R.I.P. Sam Shepard, award-winning actor and playwright
Sam Shepard, the award-winning and prolific actor and playwright who was nominated for an Academy Award for his role in The Right Stuff (1983) and won a Pulitzer Prize for his play Buried Child in 1979, has died. The news was broken by Broadway World, and a representative of Shepard’s family tells The New York Times that Shepard died from complications of Lou Gehrig’s disease. He was 73.
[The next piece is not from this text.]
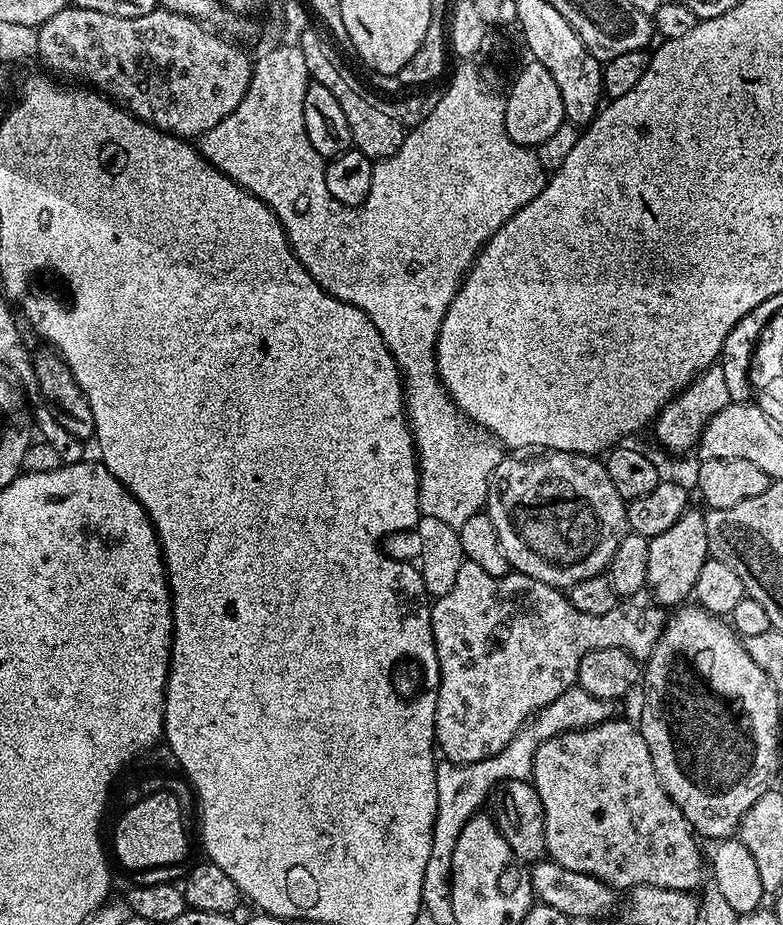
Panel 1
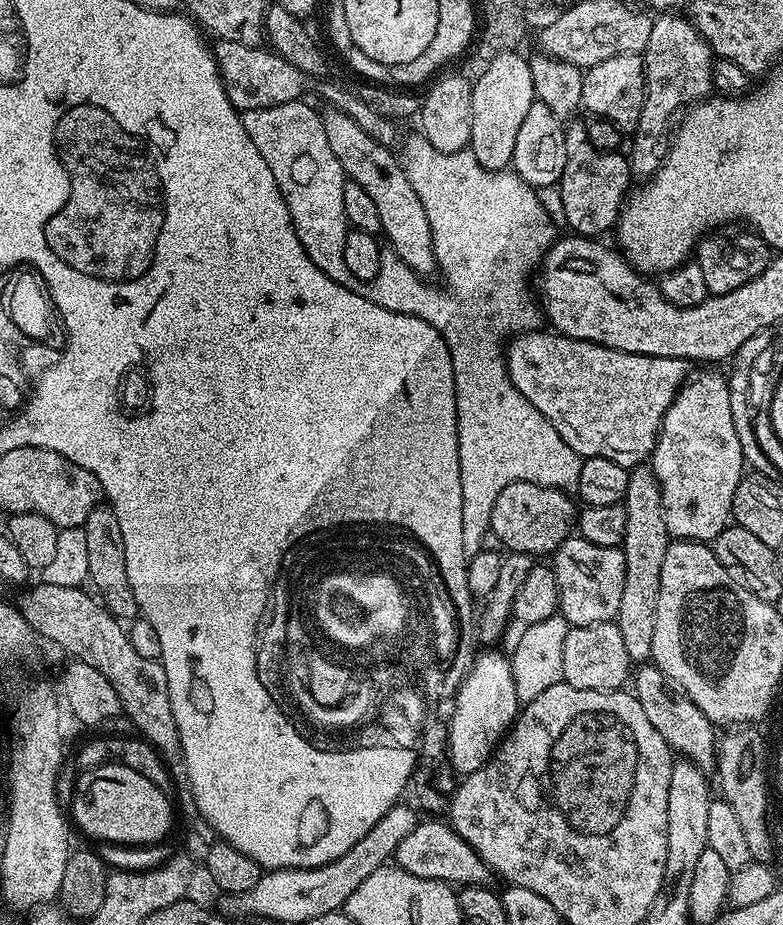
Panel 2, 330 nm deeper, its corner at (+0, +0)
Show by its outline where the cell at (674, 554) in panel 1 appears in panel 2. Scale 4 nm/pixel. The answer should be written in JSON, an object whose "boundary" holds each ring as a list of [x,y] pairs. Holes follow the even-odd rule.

Born in 1943 under the name Samuel Shepard Rogers III, Shepard adopted his stage name shortly after moving to New York in the early 1960s, where he first gained renown on the Off-Off-Broadway theater scene. He wrote his first screenplay, Me And My Brother, in 1968, followed by the screenplay for Antonioni’s Zabriskie Point in 1970. His film career began in earnest in the late ‘70s, when he took on the lead role in Terrence Malick’s Days Of Heaven (1978), and continued in parallel to his career as a playwright. In 1986, Robert Altman directed the first film based on one of Shepard’s plays, Fool For Love, with Shepard starring opposite Kim Basinger and Harry Dean Stanton. He recently played a supporting role on Netflix’s Bloodline, and starred in the indie thriller Never Here, which was released last month.
The author of 44 plays, Shepard was named “the greatest American playwright of his generation” by The New Yorker, won 10 Obie Awards, was nominated for two Tonys, an Emmy, and a Golden Globe, and received a PEN/Laura Pels Award naming him a master American dramatist in 2009. Over the decades, Shepard also worked extensively as a teacher, teaching theater and writing. He was married to actress O-lan Jones from 1969 to 1984, and lived with Jessica Lange for nearly 30 years before their split in 2009. He is survived by three children, Jesse, Hannah, and Walker Shepard.